Text excerpt:
This post is written by Thijs Nieuwdorp and Tom Drabas.
-
Thijs Nieuwdorp is a Data Scientist at Xomnia and a co-author of Python Polars: the Definitive Guide.
-
Tom Drabas is Senior Developer Relationship Manager at NVIDIA.
Improving the Polars GPU engine
One of the core philosophies of Polars is to utilize all available cores on your machine. One type of computation core that makes up a lot of the compute power is in Graphics Processing Units, or GPU. Polars, which was already known for its high performance, has pushed its limits through a collaboration with NVIDIA, unlocking even more power by integrating a GPU engine that promises to accelerate compute-bound queries. At its core it leverages NVIDIA cuDF, a DataFrame library that is built on the CUDA platform, to offload intensive operations such as group bys, joins and string manipulation onto the parallel architecture of modern NVIDIA GPUs. With virtually zero code changes, users can trigger GPU execution, simply by specifying the GPU engine using the following parameter: .collect(engine=”gpu”)
. In case the operation isn’t compatible it falls back gracefully to normal CPU execution, guaranteeing a result.

Data provided:
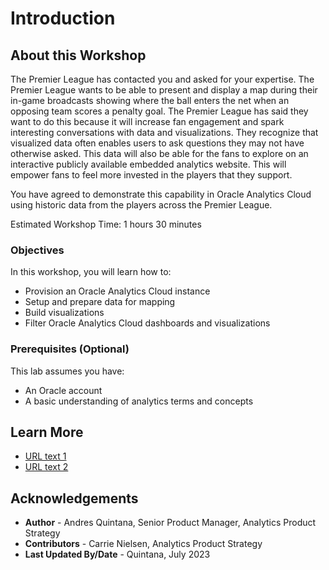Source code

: # Introduction

## About this Workshop

The Premier League has contacted you and asked for your expertise. The Premier League wants to be able to present and display a map during their in-game broadcasts showing where the ball enters the net when an opposing team scores a penalty goal. The Premier League has said they want to do this because it will increase fan engagement and spark interesting conversations with data and visualizations. They recognize that visualized data often enables users to ask questions they may not have otherwise asked. This data will also be able for the fans to explore on an interactive publicly available embedded analytics website. This will empower fans to feel more invested in the players that they support.

You have agreed to demonstrate this capability in Oracle Analytics Cloud using historic data from the players across the Premier League.

Estimated Workshop Time: 1 hours 30 minutes 

### Objectives

In this workshop, you will learn how to:
* Provision an Oracle Analytics Cloud instance 
* Setup and prepare data for mapping
* Build visualizations
* Filter Oracle Analytics Cloud dashboards and visualizations

### Prerequisites (Optional)

This lab assumes you have:
* An Oracle account
* A basic understanding of analytics terms and concepts

## Learn More

* [URL text 1](http://docs.oracle.com)
* [URL text 2](http://docs.oracle.com)

## Acknowledgements
* **Author** - Andres Quintana, Senior Product Manager, Analytics Product Strategy
* **Contributors** -  Carrie Nielsen, Analytics Product Strategy
* **Last Updated By/Date** - Quintana, July 2023
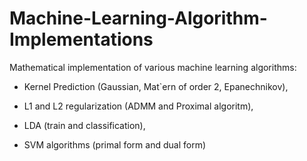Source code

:# Machine-Learning-Algorithm-Implementations

Mathematical implementation of various machine learning algorithms: 

- Kernel Prediction (Gaussian, Mat`ern of order 2, Epanechnikov), 

- L1 and L2 regularization (ADMM and Proximal algoritm), 

- LDA (train and classification), 

- SVM algorithms (primal form and dual form)
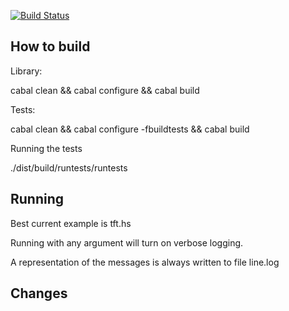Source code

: 
[![Build Status](https://travis-ci.org/alanz/htelehash.png)](https://travis-ci.org/alanz/htelehash)



How to build
------------

Library:

cabal clean && cabal configure && cabal build

Tests:

cabal clean && cabal configure -fbuildtests && cabal build

Running the tests

./dist/build/runtests/runtests


Running
--------

Best current example is tft.hs

Running with any argument will turn on verbose logging.

A representation of the messages is always written to file line.log


Changes
-------

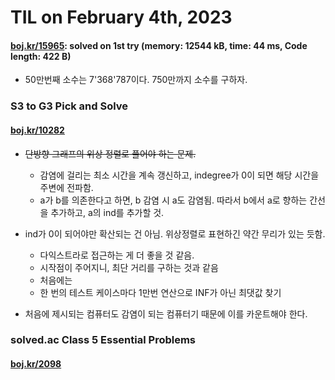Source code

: # **TIL on February 4th, 2023**
#### [boj.kr/15965](../../../Problem%20Solving/boj/random%20defense/15965-02-04-2023.cpp): solved on 1st try (memory: 12544 kB, time: 44 ms, Code length: 422 B)
* 50만번째 소수는 7'368'787이다. 750만까지 소수를 구하자.

### S3 to G3 Pick and Solve
#### [boj.kr/10282](../../../Problem%20Solving/boj/random%20defense/10282-02-04-2023.cpp)
* ~~단방향 그래프의 위상 정렬로 풀어야 하는 문제.~~
  - 감염에 걸리는 최소 시간을 계속 갱신하고, indegree가 0이 되면 해당 시간을 주변에 전파함.
  - a가 b를 의존한다고 하면, b 감염 시 a도 감염됨. 따라서 b에서 a로 향하는 간선을 추가하고, a의 ind를 추가할 것.
  
* ind가 0이 되어야만 확산되는 건 아님. 위상정렬로 표현하긴 약간 무리가 있는 듯함.
  - 다익스트라로 접근하는 게 더 좋을 것 같음.
  - 시작점이 주어지니, 최단 거리를 구하는 것과 같음
  - 처음에는 
  - 한 번의 테스트 케이스마다 1만번 연산으로 INF가 아닌 최댓값 찾기

* 처음에 제시되는 컴퓨터도 감염이 되는 컴퓨터기 때문에 이를 카운트해야 한다.


### solved.ac Class 5 Essential Problems
#### [boj.kr/2098](../../../Problem%20Solving/boj/solvedac/2098-02-03-2023.cpp)
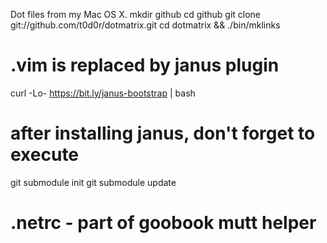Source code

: Dot files from my Mac OS X.
  mkdir github
  cd github
  git clone git://github.com/t0d0r/dotmatrix.git
  cd dotmatrix && ./bin/mklinks


# .vim is replaced by janus plugin
  curl -Lo- https://bit.ly/janus-bootstrap | bash

# after installing janus, don't forget to execute
  git submodule init
  git submodule update

# .netrc - part of goobook mutt helper
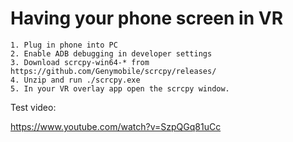 # Having your phone screen in VR

	1. Plug in phone into PC
	2. Enable ADB debugging in developer settings
	3. Download scrcpy-win64-* from https://github.com/Genymobile/scrcpy/releases/
	4. Unzip and run ./scrcpy.exe
	5. In your VR overlay app open the scrcpy window.


Test video:

https://www.youtube.com/watch?v=SzpQGq81uCc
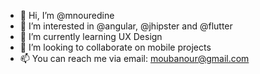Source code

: - 👋 Hi, I’m @mnouredine
- 👀 I’m interested in @angular, @jhipster and @flutter
- 🌱 I’m currently learning UX Design
- 💞️ I’m looking to collaborate on mobile projects
- 📫 You can reach me via email: moubanour@gmail.com

<!---
mnouredine/mnouredine is a ✨ special ✨ repository because its `README.md` (this file) appears on your GitHub profile.
You can click the Preview link to take a look at your changes.
--->
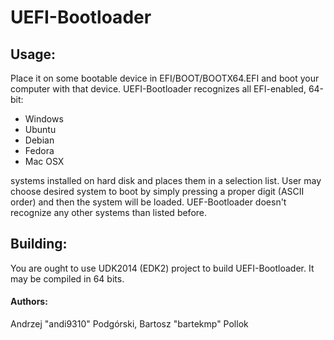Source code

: # UEFI-Bootloader
## Usage:
Place it on some bootable device in EFI/BOOT/BOOTX64.EFI and boot your computer with that device.
UEFI-Bootloader recognizes all EFI-enabled, 64-bit:
* Windows
* Ubuntu
* Debian
* Fedora
* Mac OSX


systems installed on hard disk and places them in a selection list.
User may choose desired system to boot by simply pressing a proper digit (ASCII order) and then the system will be loaded.
UEF-Bootloader doesn't recognize any other systems than listed before.
## Building:
You are ought to use UDK2014 (EDK2) project to build UEFI-Bootloader. It may be compiled in 64 bits.
#### Authors:
Andrzej "andi9310" Podgórski,
Bartosz "bartekmp" Pollok

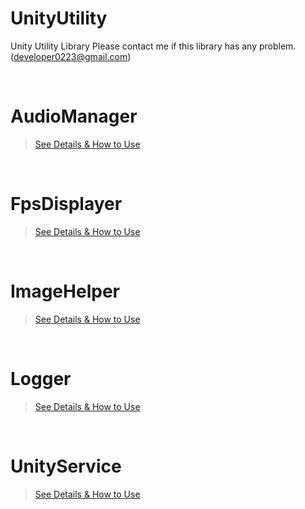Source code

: # UnityUtility
Unity Utility Library
Please contact me if this library has any problem. (developer0223@gmail.com)


</br>


# AudioManager
> [See Details & How to Use](https://github.com/JungukHom/UnityUtility/blob/main/Project/UnityUtility/Assets/AudioManager/Sample/ReadME/AudioManager.md "Detail of AudioManager")

</br>

# FpsDisplayer
> [See Details & How to Use](https://github.com/JungukHom/UnityUtility/blob/main/Project/UnityUtility/Assets/FpsDisplayer/Sample/ReadME/FpsDisplayer.md "Detail of FpsDisplayer")

</br>

# ImageHelper
> [See Details & How to Use](https://github.com/JungukHom/UnityUtility/blob/main/Project/UnityUtility/Assets/ImageHelper/Sample/ReadME/ImageHelper.md "Detail of ImageHelper")

</br>

# Logger
> [See Details & How to Use](https://github.com/JungukHom/UnityUtility/blob/main/Project/UnityUtility/Assets/Logger/Sample/ReadME/Logger.md "Detail of Logger")

</br>

# UnityService
> [See Details & How to Use](https://github.com/JungukHom/UnityUtility/blob/main/Project/UnityUtility/Assets/UnityService/Sample/ReadME/UnityService.md "Detail of UnityService")

</br>
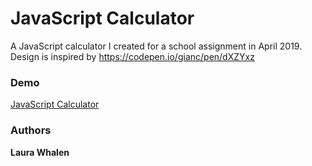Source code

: # JavaScript Calculator

A JavaScript calculator I created for a school assignment in April 2019. Design is inspired by https://codepen.io/gianc/pen/dXZYxz

### Demo

[JavaScript Calculator](https://htmlpreview.github.io/?https://github.com/whalenmlaura/HTML-CSS/blob/master/2019.04.07%20-%20JavaScriptCalculator/Laura%20Whalen%20-%20Calculator.html)

### Authors

**Laura Whalen**
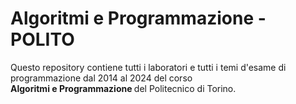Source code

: # Algoritmi e Programmazione - POLITO
Questo repository contiene tutti i laboratori e tutti i temi d'esame di programmazione dal 2014 al 2024 del corso </br><b>Algoritmi e Programmazione </b> del Politecnico di Torino.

Assignment: Copy the part of the post on the Polars GPU engine between "This post is" and "the Definitive Guide.", inclusive.

Finished task:
This post is written by Thijs Nieuwdorp and Tom Drabas.
-
Thijs Nieuwdorp is a Data Scientist at Xomnia and a co-author of Python Polars: the Definitive Guide.